Son cœur, alors, cessa de battre et, un long moment, il n’osa respirer. La lune éclairait les lieux de plein fouet, les cendres du foyer, l’auvent tapissé de neige, la falaise, le ruisseau à demi gelé. Tout se trouvait exactement dans le même état que quelques heures auparavant.

Tout. Sauf qu’ils étaient partis. Tous les cadavres étaient partis.

« Bons dieux ! » entendit-il alors dans son dos.

Une épée rageuse fustigea des branches, et ser Waymar Royce, prenant enfin pied sur la crête, s’y campa, lame au poing, près de l’arbre. Dans son sillage, le vent faisait ondoyer ses damnées bestioles et, non sans noblesse, sa silhouette, que nul n’en ignore, se découpait contre le firmament.

« Mais couchez-vous donc ! souffla Will d’un ton sans réplique, quelque chose cloche… »

Loin de s’émouvoir, Royce se contenta d’abaisser son regard vers la clairière et gloussa : « Hé bien, Will, il semblerait que tes machabs ont levé le camp ! »

Will demeura sans voix.
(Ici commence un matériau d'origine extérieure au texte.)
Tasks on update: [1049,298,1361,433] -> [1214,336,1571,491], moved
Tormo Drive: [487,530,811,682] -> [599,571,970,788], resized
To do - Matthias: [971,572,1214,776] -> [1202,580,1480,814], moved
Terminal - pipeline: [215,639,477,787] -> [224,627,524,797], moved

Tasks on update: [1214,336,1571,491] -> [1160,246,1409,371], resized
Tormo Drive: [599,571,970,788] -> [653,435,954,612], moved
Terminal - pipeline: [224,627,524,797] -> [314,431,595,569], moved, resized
Les mots qu’il cherchait à tâtons se dérobaient tous. Non, ce n’était pas possible, pas possible… Ses yeux parcouraient en tous sens le bivouac abandonné, butaient sur la hache. Une énorme hache de guerre à double tranchant. Qui gisait là même où il l’avait vue la première fois. Personne n’y avait touché. Une arme de prix, pourtant…

« Debout, Will, ordonna ser Waymar. Il n’y a personne, ici. Et il me déplaît de te voir vautré là-dessous. »

Non sans répugnance, Will obtempéra, sous l’œil franchement réprobateur de son chef qui martela : « Pas question de revenir à Châteaunoir dans ces conditions. Ma première expédition ne saurait se solder par un échec. Nous les trouverons, ces coquins. »

Un regard circulaire, et il commanda : « Dans l’arbre. Et dare-dare. Cherche-moi un feu. »

Sans un mot, Will tourna les talons. A quoi bon discuter ? La bise lui glaçait les moelles. Se glissant sous la voûte vert-de-gris que formaient les branches, il entreprit l’escalade et, bientôt, mains empoissées par la résine, disparut. Telle une indigestion, la peur lui tordait les boyaux. Tout en marmonnant d’obscures prières aux dieux sans nom de la forêt, il dégaina son coutelas. Et comme, afin de conserver sa liberté de mouvements, il l’insérait entre ses dents, la saveur de fer froid lui procura un réconfort bizarre.

D’en bas, soudain, lui parvint un cri du petit seigneur : « Qui va là ? »

… un cri dont la hardiesse manquait d’assurance… Cessant aussitôt de grimper, il se fit tout yeux, tout oreilles.

Mais seule répondit la forêt. Les frondaisons bruissaient, le ruisseau ruait dans ses glaces, une chouette ulula au loin.

Les Autres, eux, ne faisaient nul bruit.

Du coin de l’œil, Will discerna néanmoins un mouvement. Des formes blafardes se faufilant à travers les bois. En un sursaut, il eut juste le temps d’entr’apercevoir au sein des ténèbres une ombre blême. Puis plus rien. Batifolant toujours avec le vent, les branches persistaient à s’égratigner les unes les autres, paisiblement, de leurs griffes sèches. Will eut beau ouvrir la bouche pour jeter l’alarme, il eut l’impression que les mots se gelaient dans sa gorge. Puis peut-être se trompait-il ? Peut-être ne s’agissait-il que d’un oiseau ? d’un simple reflet sur la neige ? d’un banal mirage dû à la lune ? Il n’avait pas vu grand-chose, après tout…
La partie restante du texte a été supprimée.